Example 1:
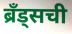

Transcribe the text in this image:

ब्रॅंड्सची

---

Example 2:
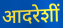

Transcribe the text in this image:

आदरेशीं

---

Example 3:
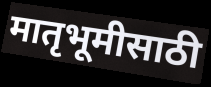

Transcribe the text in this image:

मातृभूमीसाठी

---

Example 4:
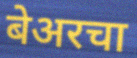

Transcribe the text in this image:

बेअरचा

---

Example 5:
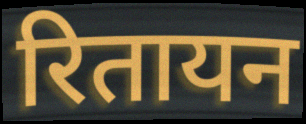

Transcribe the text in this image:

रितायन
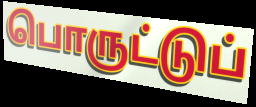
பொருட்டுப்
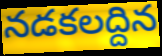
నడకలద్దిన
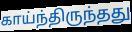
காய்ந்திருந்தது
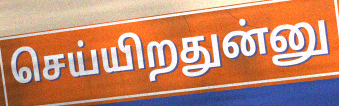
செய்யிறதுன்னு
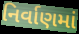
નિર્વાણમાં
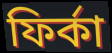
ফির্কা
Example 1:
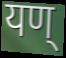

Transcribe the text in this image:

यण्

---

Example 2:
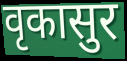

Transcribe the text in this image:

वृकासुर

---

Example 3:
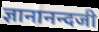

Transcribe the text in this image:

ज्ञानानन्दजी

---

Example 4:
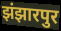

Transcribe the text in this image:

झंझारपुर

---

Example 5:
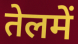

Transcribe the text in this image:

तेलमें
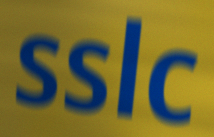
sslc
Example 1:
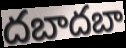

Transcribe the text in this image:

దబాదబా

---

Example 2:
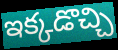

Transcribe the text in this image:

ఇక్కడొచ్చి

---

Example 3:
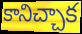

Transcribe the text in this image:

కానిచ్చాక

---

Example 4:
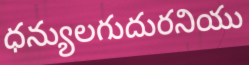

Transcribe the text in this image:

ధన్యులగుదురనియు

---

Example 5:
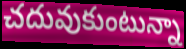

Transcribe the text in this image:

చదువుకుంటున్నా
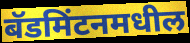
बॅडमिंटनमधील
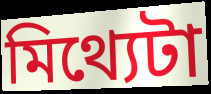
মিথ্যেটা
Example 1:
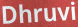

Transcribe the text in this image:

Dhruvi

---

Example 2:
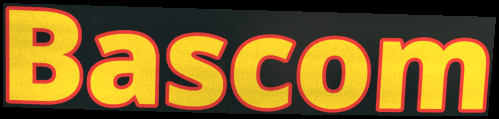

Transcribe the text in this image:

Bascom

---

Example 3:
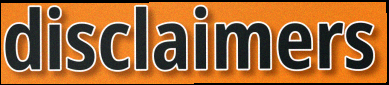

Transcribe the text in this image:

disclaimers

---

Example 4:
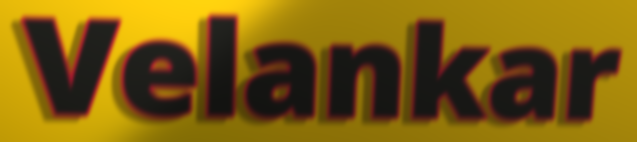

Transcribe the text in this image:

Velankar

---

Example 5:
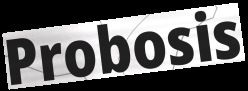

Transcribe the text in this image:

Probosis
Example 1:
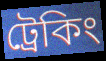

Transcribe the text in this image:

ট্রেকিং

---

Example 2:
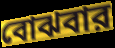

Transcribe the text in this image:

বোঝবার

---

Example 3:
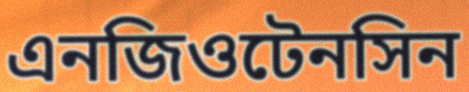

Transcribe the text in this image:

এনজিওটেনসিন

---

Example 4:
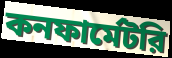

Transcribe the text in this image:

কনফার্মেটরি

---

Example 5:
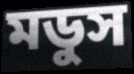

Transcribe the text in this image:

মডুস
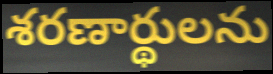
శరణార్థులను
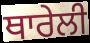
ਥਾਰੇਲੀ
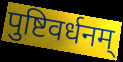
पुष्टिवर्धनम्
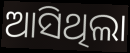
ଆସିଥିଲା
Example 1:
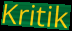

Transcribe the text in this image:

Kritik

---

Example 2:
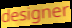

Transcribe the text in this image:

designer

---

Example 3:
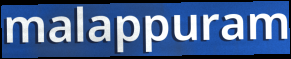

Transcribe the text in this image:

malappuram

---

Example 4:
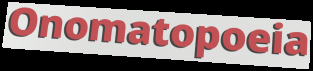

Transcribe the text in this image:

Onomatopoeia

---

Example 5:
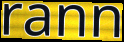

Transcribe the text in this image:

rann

-------------------------

* WHAT YOU SHOULD DO:
Rewrite all of the data above, replacing "Transcribe the text in this image" with "Write out the word shown here" everywhere and keeping everything else the same. Omit the pictures from your answer.

* SOLUTION TO THIS EXERCISE:
Example 1:

Write out the word shown here:

ब्रॅंड्सची

---

Example 2:

Write out the word shown here:

आदरेशीं

---

Example 3:

Write out the word shown here:

मातृभूमीसाठी

---

Example 4:

Write out the word shown here:

बेअरचा

---

Example 5:

Write out the word shown here:

रितायन
பொருட்டுப்
నడకలద్దిన
காய்ந்திருந்தது
செய்யிறதுன்னு
નિર્વાણમાં
ফির্কা
Example 1:

Write out the word shown here:

यण्

---

Example 2:

Write out the word shown here:

वृकासुर

---

Example 3:

Write out the word shown here:

ज्ञानानन्दजी

---

Example 4:

Write out the word shown here:

झंझारपुर

---

Example 5:

Write out the word shown here:

तेलमें
sslc
Example 1:

Write out the word shown here:

దబాదబా

---

Example 2:

Write out the word shown here:

ఇక్కడొచ్చి

---

Example 3:

Write out the word shown here:

కానిచ్చాక

---

Example 4:

Write out the word shown here:

ధన్యులగుదురనియు

---

Example 5:

Write out the word shown here:

చదువుకుంటున్నా
बॅडमिंटनमधील
মিথ্যেটা
Example 1:

Write out the word shown here:

Dhruvi

---

Example 2:

Write out the word shown here:

Bascom

---

Example 3:

Write out the word shown here:

disclaimers

---

Example 4:

Write out the word shown here:

Velankar

---

Example 5:

Write out the word shown here:

Probosis
Example 1:

Write out the word shown here:

ট্রেকিং

---

Example 2:

Write out the word shown here:

বোঝবার

---

Example 3:

Write out the word shown here:

এনজিওটেনসিন

---

Example 4:

Write out the word shown here:

কনফার্মেটরি

---

Example 5:

Write out the word shown here:

মডুস
శరణార్థులను
ਥਾਰੇਲੀ
पुष्टिवर्धनम्
ଆସିଥିଲା
Example 1:

Write out the word shown here:

Kritik

---

Example 2:

Write out the word shown here:

designer

---

Example 3:

Write out the word shown here:

malappuram

---

Example 4:

Write out the word shown here:

Onomatopoeia

---

Example 5:

Write out the word shown here:

rann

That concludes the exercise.